Stored data
⟨
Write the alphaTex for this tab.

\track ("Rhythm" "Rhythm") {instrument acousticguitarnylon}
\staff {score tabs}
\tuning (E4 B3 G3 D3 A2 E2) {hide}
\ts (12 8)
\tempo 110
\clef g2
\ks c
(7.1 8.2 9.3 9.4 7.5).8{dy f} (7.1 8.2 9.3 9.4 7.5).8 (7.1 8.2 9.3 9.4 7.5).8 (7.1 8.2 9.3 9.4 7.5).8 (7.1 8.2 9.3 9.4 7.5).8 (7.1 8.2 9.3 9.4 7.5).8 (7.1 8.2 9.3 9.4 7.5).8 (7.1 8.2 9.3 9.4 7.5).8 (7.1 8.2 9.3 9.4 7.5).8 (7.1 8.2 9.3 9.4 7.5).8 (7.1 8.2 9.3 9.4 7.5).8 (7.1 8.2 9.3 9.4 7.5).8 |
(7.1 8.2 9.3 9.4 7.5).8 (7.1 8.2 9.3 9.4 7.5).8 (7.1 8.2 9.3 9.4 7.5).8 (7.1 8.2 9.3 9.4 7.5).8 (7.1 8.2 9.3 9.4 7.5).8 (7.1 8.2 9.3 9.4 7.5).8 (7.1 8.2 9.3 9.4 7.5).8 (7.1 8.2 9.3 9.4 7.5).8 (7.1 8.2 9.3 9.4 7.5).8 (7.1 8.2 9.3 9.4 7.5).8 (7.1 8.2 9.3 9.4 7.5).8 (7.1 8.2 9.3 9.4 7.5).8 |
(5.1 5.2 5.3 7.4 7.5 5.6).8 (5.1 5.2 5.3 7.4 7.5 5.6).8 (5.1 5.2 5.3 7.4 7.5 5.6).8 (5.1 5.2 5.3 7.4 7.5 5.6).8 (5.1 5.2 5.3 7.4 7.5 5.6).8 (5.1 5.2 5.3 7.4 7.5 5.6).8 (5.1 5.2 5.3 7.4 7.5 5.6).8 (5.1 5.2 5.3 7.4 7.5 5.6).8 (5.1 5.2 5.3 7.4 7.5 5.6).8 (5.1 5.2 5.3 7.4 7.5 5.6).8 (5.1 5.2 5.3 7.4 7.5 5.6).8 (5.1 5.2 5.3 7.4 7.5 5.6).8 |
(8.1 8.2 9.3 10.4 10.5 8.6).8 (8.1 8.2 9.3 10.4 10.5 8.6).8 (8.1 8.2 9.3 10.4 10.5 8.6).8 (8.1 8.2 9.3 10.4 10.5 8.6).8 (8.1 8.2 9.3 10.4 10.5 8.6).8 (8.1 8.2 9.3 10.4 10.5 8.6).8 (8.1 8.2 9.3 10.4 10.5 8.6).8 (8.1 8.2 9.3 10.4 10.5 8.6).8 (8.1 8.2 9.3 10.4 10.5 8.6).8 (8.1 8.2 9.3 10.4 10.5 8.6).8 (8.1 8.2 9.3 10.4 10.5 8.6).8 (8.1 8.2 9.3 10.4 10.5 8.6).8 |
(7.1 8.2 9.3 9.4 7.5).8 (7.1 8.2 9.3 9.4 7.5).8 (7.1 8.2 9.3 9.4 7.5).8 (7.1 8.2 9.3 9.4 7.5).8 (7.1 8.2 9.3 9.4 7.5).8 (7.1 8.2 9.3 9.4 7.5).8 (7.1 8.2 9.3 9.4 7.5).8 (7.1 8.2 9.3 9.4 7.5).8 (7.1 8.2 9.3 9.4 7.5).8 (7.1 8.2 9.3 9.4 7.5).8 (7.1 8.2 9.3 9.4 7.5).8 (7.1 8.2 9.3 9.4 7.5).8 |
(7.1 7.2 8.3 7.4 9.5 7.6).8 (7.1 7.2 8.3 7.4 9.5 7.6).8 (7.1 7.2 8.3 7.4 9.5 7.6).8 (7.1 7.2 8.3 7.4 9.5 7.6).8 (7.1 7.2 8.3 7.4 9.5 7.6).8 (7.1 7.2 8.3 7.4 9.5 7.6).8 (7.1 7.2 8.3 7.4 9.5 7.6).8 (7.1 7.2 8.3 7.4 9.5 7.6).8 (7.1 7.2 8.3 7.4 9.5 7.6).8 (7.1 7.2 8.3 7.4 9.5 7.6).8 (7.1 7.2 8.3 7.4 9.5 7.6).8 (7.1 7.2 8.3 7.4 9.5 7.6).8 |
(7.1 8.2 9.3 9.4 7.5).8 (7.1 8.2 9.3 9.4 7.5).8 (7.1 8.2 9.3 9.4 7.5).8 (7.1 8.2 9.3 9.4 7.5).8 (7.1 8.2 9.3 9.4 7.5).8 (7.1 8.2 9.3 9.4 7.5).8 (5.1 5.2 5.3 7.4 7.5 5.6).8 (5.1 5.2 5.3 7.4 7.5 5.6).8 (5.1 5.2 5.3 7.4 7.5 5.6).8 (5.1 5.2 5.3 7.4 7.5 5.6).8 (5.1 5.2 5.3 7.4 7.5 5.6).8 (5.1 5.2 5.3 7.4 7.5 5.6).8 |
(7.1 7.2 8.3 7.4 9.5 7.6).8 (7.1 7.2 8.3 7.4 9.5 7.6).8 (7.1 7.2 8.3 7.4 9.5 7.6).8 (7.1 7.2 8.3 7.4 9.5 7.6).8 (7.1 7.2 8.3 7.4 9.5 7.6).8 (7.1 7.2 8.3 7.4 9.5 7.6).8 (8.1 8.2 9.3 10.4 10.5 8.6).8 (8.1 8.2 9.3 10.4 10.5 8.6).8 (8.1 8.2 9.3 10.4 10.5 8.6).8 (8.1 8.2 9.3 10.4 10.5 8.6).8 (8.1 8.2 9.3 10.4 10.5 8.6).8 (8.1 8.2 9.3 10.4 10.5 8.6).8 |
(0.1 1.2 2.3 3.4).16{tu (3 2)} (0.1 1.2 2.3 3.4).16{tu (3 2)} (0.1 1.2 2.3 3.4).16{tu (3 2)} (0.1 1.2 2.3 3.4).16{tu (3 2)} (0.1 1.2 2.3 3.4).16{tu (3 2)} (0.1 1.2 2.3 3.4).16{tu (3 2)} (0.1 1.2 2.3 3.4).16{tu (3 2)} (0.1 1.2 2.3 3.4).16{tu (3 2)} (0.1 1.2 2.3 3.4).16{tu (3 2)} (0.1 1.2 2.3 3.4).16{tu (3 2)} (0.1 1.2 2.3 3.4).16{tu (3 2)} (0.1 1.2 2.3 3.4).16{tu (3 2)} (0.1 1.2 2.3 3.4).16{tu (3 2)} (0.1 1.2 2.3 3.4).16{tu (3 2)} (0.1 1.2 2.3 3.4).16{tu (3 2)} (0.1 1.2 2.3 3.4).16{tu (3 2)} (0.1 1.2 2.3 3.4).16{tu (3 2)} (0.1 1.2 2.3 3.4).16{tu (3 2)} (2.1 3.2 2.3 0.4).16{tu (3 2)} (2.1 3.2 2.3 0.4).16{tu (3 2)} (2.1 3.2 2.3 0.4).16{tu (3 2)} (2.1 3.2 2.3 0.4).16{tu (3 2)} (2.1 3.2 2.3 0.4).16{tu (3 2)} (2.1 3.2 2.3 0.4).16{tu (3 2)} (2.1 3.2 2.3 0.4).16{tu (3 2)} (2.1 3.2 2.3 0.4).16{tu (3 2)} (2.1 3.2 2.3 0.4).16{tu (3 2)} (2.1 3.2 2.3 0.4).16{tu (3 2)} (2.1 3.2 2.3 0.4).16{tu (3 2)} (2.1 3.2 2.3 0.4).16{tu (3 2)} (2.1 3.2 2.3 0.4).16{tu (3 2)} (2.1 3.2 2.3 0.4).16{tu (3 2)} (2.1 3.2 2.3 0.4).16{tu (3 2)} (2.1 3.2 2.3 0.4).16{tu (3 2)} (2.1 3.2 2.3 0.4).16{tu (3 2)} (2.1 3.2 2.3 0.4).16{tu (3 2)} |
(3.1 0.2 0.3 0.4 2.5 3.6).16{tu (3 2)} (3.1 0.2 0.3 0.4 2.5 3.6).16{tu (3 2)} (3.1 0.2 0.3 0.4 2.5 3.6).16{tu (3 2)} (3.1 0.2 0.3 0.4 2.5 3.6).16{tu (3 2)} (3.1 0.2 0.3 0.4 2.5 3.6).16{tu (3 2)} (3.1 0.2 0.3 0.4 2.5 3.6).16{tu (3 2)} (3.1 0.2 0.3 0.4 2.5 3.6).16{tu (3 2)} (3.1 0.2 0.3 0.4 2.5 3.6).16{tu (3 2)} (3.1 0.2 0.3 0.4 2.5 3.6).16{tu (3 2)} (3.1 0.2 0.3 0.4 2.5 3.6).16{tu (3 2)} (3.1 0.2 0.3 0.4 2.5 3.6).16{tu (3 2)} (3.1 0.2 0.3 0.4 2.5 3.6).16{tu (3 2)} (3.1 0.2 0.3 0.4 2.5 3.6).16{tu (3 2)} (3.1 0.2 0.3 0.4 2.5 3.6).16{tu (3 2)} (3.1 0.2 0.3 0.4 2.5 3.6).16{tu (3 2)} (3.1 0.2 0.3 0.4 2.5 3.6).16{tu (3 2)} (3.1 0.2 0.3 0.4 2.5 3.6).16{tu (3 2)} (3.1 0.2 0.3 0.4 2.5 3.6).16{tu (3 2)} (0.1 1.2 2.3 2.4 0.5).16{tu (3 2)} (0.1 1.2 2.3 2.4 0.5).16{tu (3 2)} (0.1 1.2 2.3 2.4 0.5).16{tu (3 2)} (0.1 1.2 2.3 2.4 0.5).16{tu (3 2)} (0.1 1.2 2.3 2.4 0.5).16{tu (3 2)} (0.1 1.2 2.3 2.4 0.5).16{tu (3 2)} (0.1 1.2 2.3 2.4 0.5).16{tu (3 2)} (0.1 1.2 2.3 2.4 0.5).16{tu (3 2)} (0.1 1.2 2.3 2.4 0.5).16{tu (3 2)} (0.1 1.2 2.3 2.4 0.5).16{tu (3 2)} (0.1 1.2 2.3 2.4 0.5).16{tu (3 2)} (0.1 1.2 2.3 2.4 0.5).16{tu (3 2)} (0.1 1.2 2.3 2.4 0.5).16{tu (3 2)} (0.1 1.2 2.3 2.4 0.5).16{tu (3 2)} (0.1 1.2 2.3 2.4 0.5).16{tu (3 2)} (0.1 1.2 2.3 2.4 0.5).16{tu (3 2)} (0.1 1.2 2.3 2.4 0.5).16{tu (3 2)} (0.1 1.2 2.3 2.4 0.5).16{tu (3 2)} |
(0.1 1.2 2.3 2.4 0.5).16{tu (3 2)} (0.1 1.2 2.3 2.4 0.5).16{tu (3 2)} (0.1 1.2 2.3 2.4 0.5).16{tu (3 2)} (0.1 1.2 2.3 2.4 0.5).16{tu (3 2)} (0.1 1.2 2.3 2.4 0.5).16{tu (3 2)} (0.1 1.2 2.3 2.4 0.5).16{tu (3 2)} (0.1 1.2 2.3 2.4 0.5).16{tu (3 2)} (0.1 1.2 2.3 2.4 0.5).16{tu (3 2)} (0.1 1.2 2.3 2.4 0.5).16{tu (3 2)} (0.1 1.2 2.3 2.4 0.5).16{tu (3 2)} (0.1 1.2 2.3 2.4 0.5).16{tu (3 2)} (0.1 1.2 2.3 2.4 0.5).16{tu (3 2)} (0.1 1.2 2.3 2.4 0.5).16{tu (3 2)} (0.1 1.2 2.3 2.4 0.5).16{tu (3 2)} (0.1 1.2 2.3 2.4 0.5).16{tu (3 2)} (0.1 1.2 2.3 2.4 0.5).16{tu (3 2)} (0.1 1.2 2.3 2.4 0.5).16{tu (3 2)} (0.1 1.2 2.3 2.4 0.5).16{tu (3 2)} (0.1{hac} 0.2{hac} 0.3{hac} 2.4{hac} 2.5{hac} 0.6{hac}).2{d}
⟩
**EXERCISE AIM:**
Return every line of the records above that contains the string "acousticguitarnylon", treating case as significant.

**SOLUTION TO THIS TASK:**
\track ("Rhythm" "Rhythm") {instrument acousticguitarnylon}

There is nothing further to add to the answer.